When John and Jen Choi make their family’s kimchi recipe that’s existed for close to a century, and bridge a cultural gap by serving someone their first-ever Korean experience, an entirely novel bond is made. It is a shared universal experience that cannot be created anywhere else, and they take pride in being the facilitators of the connection between food and share experiences.

And if there’s one thing the Choi family believes, it is that while food is inherently cultural, food is also quintessentially familial.

The most stellar example of this is the baked oven chicken dish that is served at Crunchik’n. A family recipe that dates back to John’s grandmother, the Choi baked oven chicken transcends continents, centuries and cultures all at once.

With a short rib sauce that takes ten hours alone to cook and simmer before being added to the chicken that is marinated for at least 24 hours, the depth of flavor in the dish is remarkable.
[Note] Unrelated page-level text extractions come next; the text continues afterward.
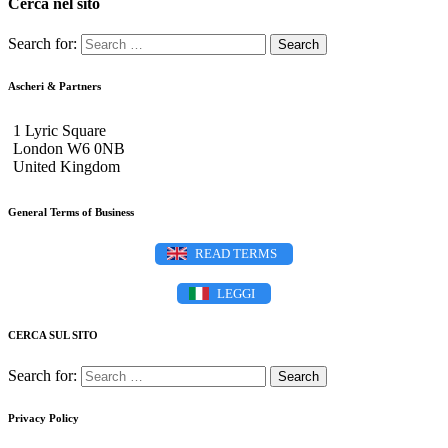
Cerca nel sito
Search for:
Ascheri & Partners
1 Lyric Square
London W6 0NB
United Kingdom
General Terms of Business
READ TERMS
LEGGI
CERCA SUL SITO
Search for:
Privacy Policy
It can be eaten on its own, as the protein of a combo rice bowl, or to follow Jen’s tip, “The oven chicken is best when it’s eaten with rice and nothing else.”

Fred Rogers, the television icon better known as Mr. Rogers, believes retirement isn’t the end-all-be-all as everyone makes it out to be.

“Often when you think you’re at the end of something,” Rogers quipped, “you’re at the beginning of something else.”

So when John Choi closed his teaching textbooks for the last time, the door to a new journey — with his daughter Jen — was already waiting.